Boltzmann brains and the scale-factor cutoff measure of the multiverse
Andrea De Simone,1 Alan H. Guth,1 Andrei Linde,2,3 Mahdiyar Noorbala,2 Michael P. Salem,4 and Alexander Vilenkin4 1Center for Theoretical Physics, Laboratory for Nuclear Science, and Department of Physics, Massachusetts Institute of Technology, Cambridge, Massachusetts 02139, USA 2Department of Physics, Stanford University, Stanford, California 94305, USA 3Yukawa Institute of Theoretical Physics, Kyoto University, Kyoto, Japan 4Institute of Cosmology, Department of Physics and Astronomy, Tufts University, Medford, Massachusetts 02155, USA (Received 25 July 2010; published 14 September 2010)

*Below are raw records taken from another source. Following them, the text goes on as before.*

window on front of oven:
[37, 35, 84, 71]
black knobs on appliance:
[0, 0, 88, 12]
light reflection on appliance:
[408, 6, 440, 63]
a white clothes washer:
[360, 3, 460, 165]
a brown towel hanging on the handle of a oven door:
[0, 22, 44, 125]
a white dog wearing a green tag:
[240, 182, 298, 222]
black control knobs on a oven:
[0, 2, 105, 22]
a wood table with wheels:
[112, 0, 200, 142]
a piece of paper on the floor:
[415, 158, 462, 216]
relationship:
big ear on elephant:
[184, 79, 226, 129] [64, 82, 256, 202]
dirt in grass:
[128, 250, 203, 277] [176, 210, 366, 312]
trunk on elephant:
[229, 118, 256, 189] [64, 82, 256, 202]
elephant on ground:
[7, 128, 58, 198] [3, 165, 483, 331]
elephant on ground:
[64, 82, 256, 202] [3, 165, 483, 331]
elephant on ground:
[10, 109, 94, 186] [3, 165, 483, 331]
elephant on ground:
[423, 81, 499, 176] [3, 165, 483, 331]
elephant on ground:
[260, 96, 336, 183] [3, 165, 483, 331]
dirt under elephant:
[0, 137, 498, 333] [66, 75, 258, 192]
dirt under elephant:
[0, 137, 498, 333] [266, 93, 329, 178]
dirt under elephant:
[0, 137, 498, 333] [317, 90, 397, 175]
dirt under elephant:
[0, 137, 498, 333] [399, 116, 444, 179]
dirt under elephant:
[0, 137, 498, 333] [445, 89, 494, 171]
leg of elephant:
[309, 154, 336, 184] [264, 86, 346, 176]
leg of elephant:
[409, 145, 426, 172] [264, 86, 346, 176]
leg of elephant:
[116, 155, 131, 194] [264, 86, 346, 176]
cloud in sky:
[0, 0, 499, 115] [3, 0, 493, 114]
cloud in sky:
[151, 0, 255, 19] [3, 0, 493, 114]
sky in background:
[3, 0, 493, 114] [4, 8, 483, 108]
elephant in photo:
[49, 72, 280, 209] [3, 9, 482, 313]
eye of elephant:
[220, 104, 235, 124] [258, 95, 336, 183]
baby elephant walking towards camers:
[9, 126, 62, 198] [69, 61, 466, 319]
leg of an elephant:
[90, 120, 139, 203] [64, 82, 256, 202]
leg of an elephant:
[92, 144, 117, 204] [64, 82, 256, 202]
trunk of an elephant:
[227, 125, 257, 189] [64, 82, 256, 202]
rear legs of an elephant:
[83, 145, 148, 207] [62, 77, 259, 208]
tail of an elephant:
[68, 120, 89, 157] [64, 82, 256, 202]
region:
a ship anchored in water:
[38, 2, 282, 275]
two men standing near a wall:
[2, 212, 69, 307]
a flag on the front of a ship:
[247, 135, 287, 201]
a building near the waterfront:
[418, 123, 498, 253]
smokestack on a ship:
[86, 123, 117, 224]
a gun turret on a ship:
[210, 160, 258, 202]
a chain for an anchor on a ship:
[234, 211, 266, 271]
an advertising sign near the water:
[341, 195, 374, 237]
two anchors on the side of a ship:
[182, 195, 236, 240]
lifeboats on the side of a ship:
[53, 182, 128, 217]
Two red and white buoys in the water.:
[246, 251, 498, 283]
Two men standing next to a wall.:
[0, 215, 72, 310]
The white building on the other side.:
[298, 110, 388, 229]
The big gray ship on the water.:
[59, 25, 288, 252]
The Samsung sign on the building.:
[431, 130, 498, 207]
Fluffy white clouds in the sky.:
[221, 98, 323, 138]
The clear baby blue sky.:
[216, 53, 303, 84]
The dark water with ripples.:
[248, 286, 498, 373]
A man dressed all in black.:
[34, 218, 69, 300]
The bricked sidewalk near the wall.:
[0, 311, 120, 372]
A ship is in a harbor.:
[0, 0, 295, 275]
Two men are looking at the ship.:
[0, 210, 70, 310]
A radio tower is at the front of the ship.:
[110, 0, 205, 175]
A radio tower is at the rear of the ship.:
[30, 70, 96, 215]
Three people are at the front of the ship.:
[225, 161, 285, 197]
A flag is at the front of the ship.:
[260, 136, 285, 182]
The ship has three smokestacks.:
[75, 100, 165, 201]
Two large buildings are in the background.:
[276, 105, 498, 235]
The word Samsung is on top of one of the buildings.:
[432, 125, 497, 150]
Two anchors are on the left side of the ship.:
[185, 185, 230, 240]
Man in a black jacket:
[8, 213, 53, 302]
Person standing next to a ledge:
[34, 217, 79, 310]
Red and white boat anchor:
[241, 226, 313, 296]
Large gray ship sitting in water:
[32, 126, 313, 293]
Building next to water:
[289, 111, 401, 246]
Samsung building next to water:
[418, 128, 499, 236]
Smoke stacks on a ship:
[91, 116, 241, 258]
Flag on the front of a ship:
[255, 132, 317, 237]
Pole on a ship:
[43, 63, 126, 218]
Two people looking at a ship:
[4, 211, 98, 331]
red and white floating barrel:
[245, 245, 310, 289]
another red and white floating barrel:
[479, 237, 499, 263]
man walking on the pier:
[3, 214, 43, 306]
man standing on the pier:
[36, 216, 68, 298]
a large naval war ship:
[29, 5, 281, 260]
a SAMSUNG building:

To make predictions for an eternally inflating ‘‘multiverse,’’ one must adopt a procedure for regulating its divergent spacetime volume. Recently, a new test of such spacetime measures has emerged: normal observers—who evolve in pocket universes cooling from hot big bang conditions—must not be vastly outnumbered by ‘‘Boltzmann brains’’—freak observers that pop in and out of existence as a result of rare quantum fluctuations. If the Boltzmann brains prevail, then a randomly chosen observer would be overwhelmingly likely to be surrounded by an empty world, where all but vacuum energy has redshifted away, rather than the rich structure that we observe. Using the scale-factor cutoff measure, we calculate the ratio of Boltzmann brains to normal observers. We find the ratio to be finite, and give an expression for it in terms of Boltzmann brain nucleation rates and vacuum decay rates. We discuss the conditions that these rates must obey for the ratio to be acceptable, and we discuss estimates of the rates under a variety of assumptions.